A lot can be done, but where is the will and where is the way? Politicians surely have to take the lead. The strategic thinking that should have happened needs to happen at a Government level. We also need to start thinking about who knows best on the ground. Hopefully, by the end of this, if we listen to the Faroe Islands and follow what they are doing, I will be able to Skype the hon. Member for South East Cornwall (Mrs Murray). We could have scones. By the end of the afternoon we could be getting on very well without having to spend the cost in carbon of meeting each other in London on a weekly basis.
I did not mean to go on for so long. I might have to leave before the end of the debate, because I have a constituent who wants to talk about broadband this afternoon and I am half an hour late for my meeting.
I am not sure whether these broadband debates are cathartic. There is certainly an unleashing of frustration from every MP, but for a number of reasons I am always more frustrated by the end than I was at the start.
I congratulate the right hon. Member for Orkney and Shetland (Mr Carmichael) on securing this debate. Such debates are challenging to sit through because we do not focus enough on the reality of the problem and the challenges of fixing it, but every time we discuss it is beneficial. It is undoubtedly one of the biggest issues for our constituencies.
We should level-set where we are at.
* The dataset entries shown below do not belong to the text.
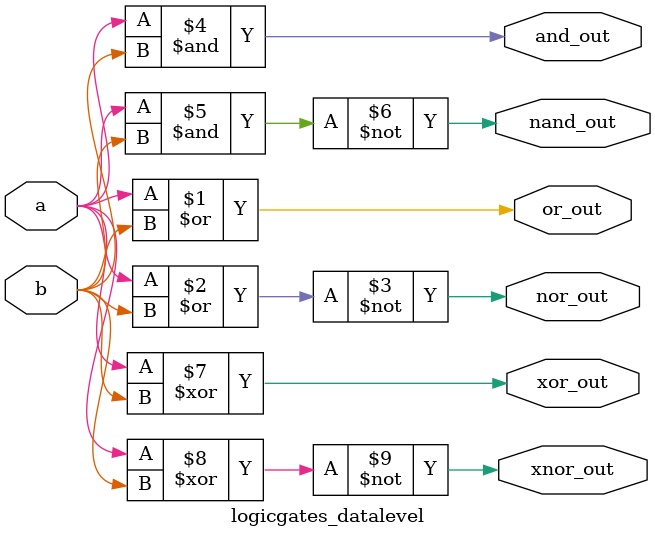
<source format=v>
module logicgates_datalevel(a,b,or_out, and_out, nor_out, nand_out, xor_out, xnor_out);
  input a,b;
  output or_out, and_out, nor_out, nand_out, xor_out, xnor_out;

  assign or_out = a|b;
  assign nor_out = ~(a|b);
  assign and_out = a&b;
  assign nand_out = ~(a&b);
  assign xor_out = a^b;
  assign xnor_out = ~(a^b);
  
endmodule 

</source>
Our frustration about lack of coverage stems from the understandable pragmatism behind the Broadband Delivery UK contracts, which stretched the money as far as possible, and from the target to reach 95% of premises, which leaves people behind. We should have foreseen that earlier and made attempts to fill the gap. We all get frustrated with BT, but a lot of the time unjustifiably so, because it will deliver on its overarching contracts.
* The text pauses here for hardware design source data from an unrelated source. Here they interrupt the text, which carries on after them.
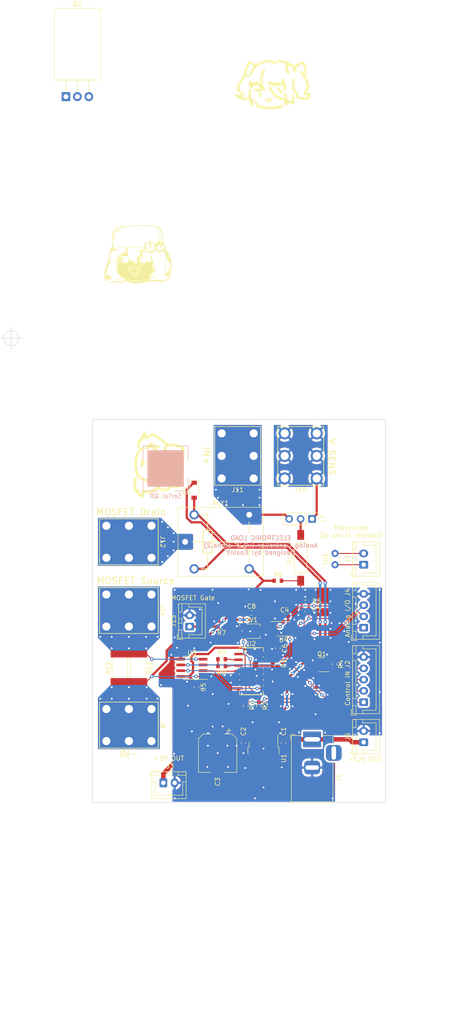
<source format=kicad_pcb>
(kicad_pcb
	(version 20241229)
	(generator "pcbnew")
	(generator_version "9.0")
	(general
		(thickness 1.6)
		(legacy_teardrops no)
	)
	(paper "A4")
	(layers
		(0 "F.Cu" signal)
		(2 "B.Cu" signal)
		(9 "F.Adhes" user "F.Adhesive")
		(11 "B.Adhes" user "B.Adhesive")
		(13 "F.Paste" user)
		(15 "B.Paste" user)
		(5 "F.SilkS" user "F.Silkscreen")
		(7 "B.SilkS" user "B.Silkscreen")
		(1 "F.Mask" user)
		(3 "B.Mask" user)
		(17 "Dwgs.User" user "User.Drawings")
		(19 "Cmts.User" user "User.Comments")
		(21 "Eco1.User" user "User.Eco1")
		(23 "Eco2.User" user "User.Eco2")
		(25 "Edge.Cuts" user)
		(27 "Margin" user)
		(31 "F.CrtYd" user "F.Courtyard")
		(29 "B.CrtYd" user "B.Courtyard")
		(35 "F.Fab" user)
		(33 "B.Fab" user)
		(39 "User.1" user)
		(41 "User.2" user)
		(43 "User.3" user)
		(45 "User.4" user)
		(47 "User.5" user)
		(49 "User.6" user)
		(51 "User.7" user)
		(53 "User.8" user)
		(55 "User.9" user)
	)
	(setup
		(stackup
			(layer "F.SilkS"
				(type "Top Silk Screen")
			)
			(layer "F.Paste"
				(type "Top Solder Paste")
			)
			(layer "F.Mask"
				(type "Top Solder Mask")
				(thickness 0.01)
			)
			(layer "F.Cu"
				(type "copper")
				(thickness 0.035)
			)
			(layer "dielectric 1"
				(type "core")
				(thickness 1.51)
				(material "FR4")
				(epsilon_r 4.5)
				(loss_tangent 0.02)
			)
			(layer "B.Cu"
				(type "copper")
				(thickness 0.035)
			)
			(layer "B.Mask"
				(type "Bottom Solder Mask")
				(thickness 0.01)
			)
			(layer "B.Paste"
				(type "Bottom Solder Paste")
			)
			(layer "B.SilkS"
				(type "Bottom Silk Screen")
			)
			(copper_finish "None")
			(dielectric_constraints no)
		)
		(pad_to_mask_clearance 0)
		(allow_soldermask_bridges_in_footprints no)
		(tenting front back)
		(grid_origin 115.824 100.076)
		(pcbplotparams
			(layerselection 0x00000000_00000000_55555555_5755f5ff)
			(plot_on_all_layers_selection 0x00000000_00000000_00000000_00000000)
			(disableapertmacros no)
			(usegerberextensions no)
			(usegerberattributes yes)
			(usegerberadvancedattributes yes)
			(creategerberjobfile yes)
			(dashed_line_dash_ratio 12.000000)
			(dashed_line_gap_ratio 3.000000)
			(svgprecision 6)
			(plotframeref no)
			(mode 1)
			(useauxorigin no)
			(hpglpennumber 1)
			(hpglpenspeed 20)
			(hpglpendiameter 15.000000)
			(pdf_front_fp_property_popups yes)
			(pdf_back_fp_property_popups yes)
			(pdf_metadata yes)
			(pdf_single_document no)
			(dxfpolygonmode yes)
			(dxfimperialunits yes)
			(dxfusepcbnewfont yes)
			(psnegative no)
			(psa4output no)
			(plot_black_and_white yes)
			(plotinvisibletext no)
			(sketchpadsonfab no)
			(plotpadnumbers no)
			(hidednponfab no)
			(sketchdnponfab yes)
			(crossoutdnponfab yes)
			(subtractmaskfromsilk no)
			(outputformat 1)
			(mirror no)
			(drillshape 0)
			(scaleselection 1)
			(outputdirectory "Gerber/")
		)
	)
	(net 0 "")
	(net 1 "VCC")
	(net 2 "GND")
	(net 3 "unconnected-(J1-Pad3)")
	(net 4 "/Vmeas")
	(net 5 "Net-(R8-Pad1)")
	(net 6 "Net-(J2-Pad4)")
	(net 7 "Vofs")
	(net 8 "SHUNT_SELECT2")
	(net 9 "LOAD_ENABLE")
	(net 10 "SHUNT_SELECT1")
	(net 11 "Vconst_ENABLE")
	(net 12 "/Vref")
	(net 13 "Rg_2")
	(net 14 "Net-(R9-Pad1)")
	(net 15 "Net-(RV1-Pad3)")
	(net 16 "Rg_1")
	(net 17 "Net-(U2-Pad8)")
	(net 18 "unconnected-(U2-Pad10)")
	(net 19 "unconnected-(U2-Pad11)")
	(net 20 "+12V")
	(net 21 "Net-(C8-Pad2)")
	(net 22 "/MOS+")
	(net 23 "/MOS-")
	(net 24 "/Load+")
	(net 25 "Net-(J13-Pad1)")
	(net 26 "Net-(C7-Pad2)")
	(net 27 "Net-(C8-Pad1)")
	(net 28 "/Vsens")
	(net 29 "Net-(J7-Pad2)")
	(net 30 "Net-(J9-Pad1)")
	(net 31 "Net-(J9-Pad2)")
	(net 32 "Load-")
	(net 33 "unconnected-(Q2-Pad1)")
	(net 34 "unconnected-(Q2-Pad2)")
	(net 35 "unconnected-(Q2-Pad3)")
	(footprint "Connector_JST:JST_XH_B2B-XH-A_1x02_P2.50mm_Vertical" (layer "F.Cu") (at 90.17 62.23 90))
	(footprint "Package_TO_SOT_SMD:TO-252-2" (layer "F.Cu") (at 67.945 105.165 -90))
	(footprint "Kibishi-chan:Kibishi-chan_17x17mm" (layer "F.Cu") (at 69.969523 -44.003063))
	(footprint "Connector_PinHeader_2.54mm:PinHeader_1x03_P2.54mm_Vertical" (layer "F.Cu") (at 78.725 52.07 -90))
	(footprint "Diode_SMD:D_SOD-123" (layer "F.Cu") (at 52.578 45.72 -90))
	(footprint "Capacitor_THT:C_Disc_D3.0mm_W1.6mm_P2.50mm" (layer "F.Cu") (at 83.82 62.23 90))
	(footprint "Capacitor_SMD:C_0603_1608Metric" (layer "F.Cu") (at 72.39 101.74 -90))
	(footprint "Capacitor_SMD:C_0603_1608Metric" (layer "F.Cu") (at 71.12 80.772 90))
	(footprint "MountingHole:MountingHole_3.2mm_M3" (layer "F.Cu") (at 90 110))
	(footprint "Resistor_SMD:R_0603_1608Metric" (layer "F.Cu") (at 71.12 84.137 -90))
	(footprint "Resistor_SMD:R_2512_6332Metric" (layer "F.Cu") (at 40.132 85.09 -90))
	(footprint "Package_SO:SOIC-8_3.9x4.9mm_P1.27mm" (layer "F.Cu") (at 52.07 85.09 180))
	(footprint "Akizuki_BarrelJack:BarrelJack_Horizontal1" (layer "F.Cu") (at 78.74 114.715 90))
	(footprint "Resistor_SMD:R_0603_1608Metric" (layer "F.Cu") (at 66.929 93.535 -90))
	(footprint "Resistor_SMD:R_0603_1608Metric" (layer "F.Cu") (at 71.12 65.786))
	(footprint "Connector_JST:JST_XH_B2B-XH-A_1x02_P2.50mm_Vertical" (layer "F.Cu") (at 51.562 75.946 90))
	(footprint "Connector_JST:JST_XH_B2B-XH-A_1x02_P2.50mm_Vertical" (layer "F.Cu") (at 90.17 101.6 90))
	(footprint "Akizuki_Relay:HSINDA-943_12A-1C_5p" (layer "F.Cu") (at 58.42 57.15))
	(footprint "Resistor_SMD:R_0603_1608Metric" (layer "F.Cu") (at 77.216 70.612 180))
	(footprint "Resistor_SMD:R_0603_1608Metric" (layer "F.Cu") (at 83.693 84.328 -90))
	(footprint "Akizuki_ScrewTerminal:ScrewTerminal_01x01_PCB-20" (layer "F.Cu") (at 38.1 97.79 -90))
	(footprint "Capacitor_SMD:C_0603_1608Metric" (layer "F.Cu") (at 65.278 72.898))
	(footprint "Connector_JST:JST_XH_B2B-XH-A_1x02_P2.50mm_Vertical" (layer "F.Cu") (at 45.74 110.6))
	(footprint "Capacitor_SMD:CP_Elec_8x6.2" (layer "F.Cu") (at 57.785 104.015 -90))
	(footprint "Package_DIPSMD:DIPSMD_0W25Resistor_P10.16mm_Horizontal" (layer "F.Cu") (at 76.2 65.786 90))
	(footprint "Resistor_SMD:R_0603_1608Metric"
		(layer "F.Cu")
		(uuid "7db5fda2-a31a-4bb7-a8f0-4134fb60f52d")
		(at 58.674 83.185 180)
		(descr "Resistor SMD 0603 (1608 Metric), square (rectangular) end terminal, IPC_7351 nominal, (Body size source: IPC-SM-782 page 72, https://www.pcb-3d.com/wordpress/wp-content/uploads/ipc-sm-782a_amendment_1_and_2.pdf), generated with kicad-footprint-generator")
		(tags "resistor")
		(property "Reference" "R9"
			(at 0 1.524 0)
			(layer "F.SilkS")
			(uuid "907a9ef0-0aa9-417e-acf4-2e0363323a7e")
			(effects
				(font
					(size 1 1)
					(thickness 0.15)
				)
			)
		)
		(property "Value" "2.61k"
			(at 0 1.43 0)
			(layer "F.Fab")
			(uuid "e85d0945-3262-4022-b9fd-51d421eb6a8c")
			(effects
				(font
					(size 1 1)
					(thickness 0.15)
				)
			)
		)
		(property "Datasheet" ""
			(at 0 0 180)
			(layer "F.Fab")
			(hide yes)
			(uuid "2b972b41-737c-405d-b5f0-0a1d576383c8")
			(effects
				(font
					(size 1.27 1.27)
					(thickness 0.15)
				)
			)
		)
		(property "Description" ""
			(at 0 0 180)
			(layer "F.Fab")
			(hide yes)
			(uuid "62758cf6-4067-44b8-aba5-0b86a1fbd259")
			(effects
				(font
					(size 1.27 1.27)
					(thickness 0.15)
				)
			)
		)
		(path "/8cfe0d94-3549-4bb5-95e9-058233dbb0a2")
		(sheetfile "Main_SMD_Controller.kicad_sch")
		(attr smd)
		(fp_line
			(start -0.237258 0.5225)
			(end 0.237258 0.5225)
			(stroke
				(width 0.12)
				(type solid)
			)
			(layer "F.SilkS")
			(uuid "e3d46f6f-5f19-44ad-81e4-13255cba3983")
		)
		(fp_line
			(start -0.237258 -0.5225)
			(end 0.237258 -0.5225)
			(stroke
				(width 0.12)
				(type solid)
			)
			(layer "F.SilkS")
			(uuid "223fee0a-ce28-4e02-93bb-cf59d262519d")
		)
		(fp_line
			(start 1.48 0.73)
			(end -1.48 0.73)
			(stroke
				(width 0.05)
				(type solid)
			)
			(layer "F.CrtYd")
			(uuid "70964e0e-f272-43b7-b0bd-6143c8d04fe9")
		)
		(fp_line
			(start 1.48 -0.73)
			(end 1.48 0.73)
			(stroke
				(width 0.05)
				(type solid)
			)
			(layer "F.CrtYd")
			(uuid "f72aa9b9-1d67-4fcd-b5d0-80247d19ba04")
		)
		(fp_line
		
... [500790 chars truncated]
</source>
I should like to focus on some of the specifics of what the Government are doing and the questions that remain outstanding. We know the strategy is the BDUK scheme and then the universal service obligation. I will address the USO and fibre investment and quickly touch on rates and vouchers.
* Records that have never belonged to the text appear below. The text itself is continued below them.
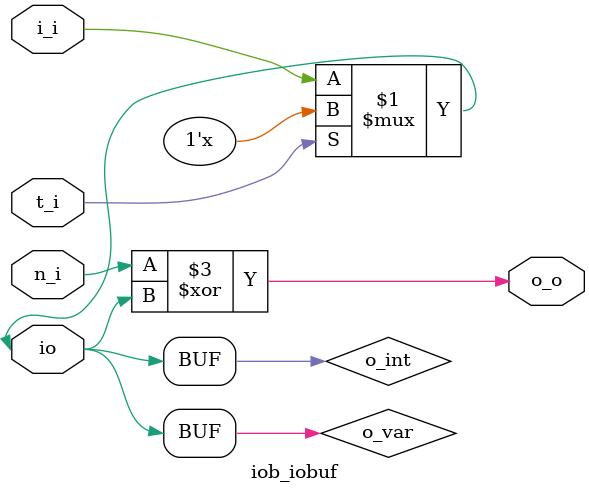
<source format=v>

/*****************************************************************************

  Description: IOB_INOUT 3-State Buffer

  Copyright (C) 2020 IObundle, Lda  All rights reserved

******************************************************************************/
`timescale 1ns / 1ps

module iob_iobuf (
   input  i_i,    // from core
   input  t_i,  // from core: tristate control
   input  n_i,  // from core: inversion control
   output o_o,    // to core
   inout  io    // to device IO
);

   wire o_int;

`ifdef XILINX
   IOBUF IOBUF_inst (
      .I (i_i),
      .T (t_i),
      .O (o_int),
      .IO(io)
   );
`else
   reg o_var;
   assign io = t_i ? 1'bz : i_i;
   always @* o_var = #1 io;
   assign o_int = o_var;
`endif

   assign o_o = (n_i ^ o_int);

endmodule

</source>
The USO is meant to be the catch-all to fill the gap for the 5%, but one thing that has not been discussed today is the fact that Ofcom’s last report in December put forward three scenarios to the Government, to which, to my knowledge, we have yet to hear an official response—the Minister will correct me if I am wrong. Scenario one said that the USO would be 10 megabits simple downloads; scenario two was for 10 megabits, but with more latency specifications and an upload speed of 1 megabit; and scenario three was a 30 megabits download speed. The regulator is at pains to point out that a decision rests with the Government. There are political decisions to be made about the infrastructure that we want.
Does my hon. Friend share my frustration about not knowing who to blame? Just when we think we have got our finger on it, and we go to the Government, they blame Ofcom. When we run to Ofcom, it blames the Government or the companies. There is a Bermuda triangle of blame and we just cannot get all three corners together.
In a future debate, we should address the fact that there is too much outsourcing of policy decisions to Ofcom. A lot of these decisions are political. I sometimes joke with my hon. Friend that he is the MP for the Faroe Islands, but the reality is that the Faroe Islands have that coverage because they took a political decision. They wanted that level of coverage and they took the policy decisions to deliver it. We could do the same, but we do not. We tend to pragmatism and say, “It’s going to cost a lot of money. How important is it? We’ll ask Ofcom and then shape the answer. Ofcom suggested this and recommended that.”